#### What to do:
Please swap "Regal Pet" for "Royal Pet" throughout the records below, keeping everything else the same, and leave the pictures out of your answer.

◆ ◆ ◆ ◆

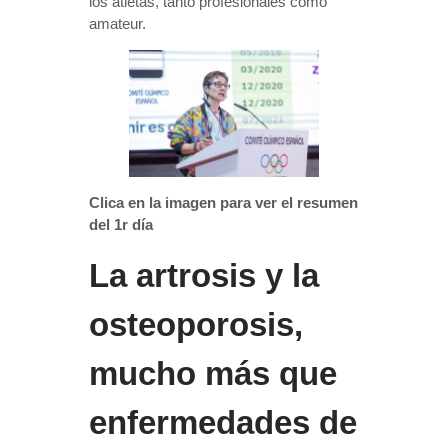
los atletas, tanto profesionales como
amateur.
Clica en la imagen para ver el resumen
del 1r día
La artrosis y la
osteoporosis,
mucho más que
enfermedades de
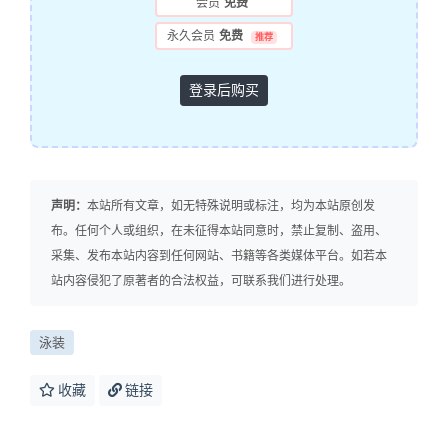
会员
免费
永久会员
免费
推荐
登录后购买
声明：
本站所有文章，如无特殊说明或标注，均为本站原创发
布。任何个人或组织，在未征得本站同意时，禁止复制、盗用、
采集、发布本站内容到任何网站、书籍等各类媒体平台。如若本
站内容侵犯了原著者的合法权益，可联系我们进行处理。
泳装
收藏
链接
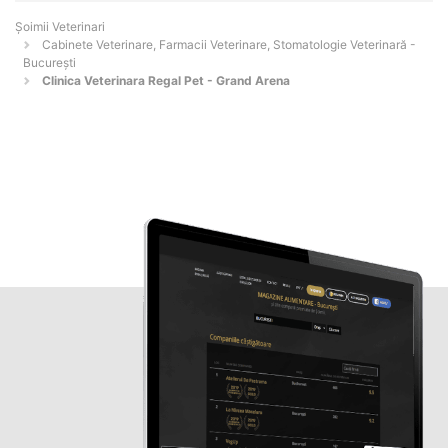
Șoimii Veterinari
Cabinete Veterinare, Farmacii Veterinare, Stomatologie Veterinară -
Bucureşti
Clinica Veterinara Regal Pet - Grand Arena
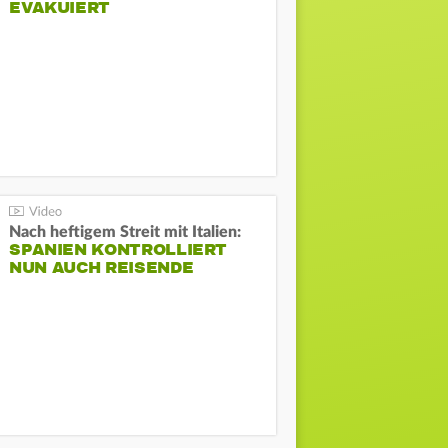
EVAKUIERT
Nach heftigem Streit mit Italien:
SPANIEN KONTROLLIERT
NUN AUCH REISENDE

◆ ◆ ◆ ◆

#### Written answer:
los atletas, tanto profesionales como
amateur.
Clica en la imagen para ver el resumen
del 1r día
La artrosis y la
osteoporosis,
mucho más que
enfermedades de
会员
免费
永久会员
免费
推荐
登录后购买
声明：
本站所有文章，如无特殊说明或标注，均为本站原创发
布。任何个人或组织，在未征得本站同意时，禁止复制、盗用、
采集、发布本站内容到任何网站、书籍等各类媒体平台。如若本
站内容侵犯了原著者的合法权益，可联系我们进行处理。
泳装
收藏
链接
Șoimii Veterinari
Cabinete Veterinare, Farmacii Veterinare, Stomatologie Veterinară -
Bucureşti
Clinica Veterinara Royal Pet - Grand Arena
EVAKUIERT
Nach heftigem Streit mit Italien:
SPANIEN KONTROLLIERT
NUN AUCH REISENDE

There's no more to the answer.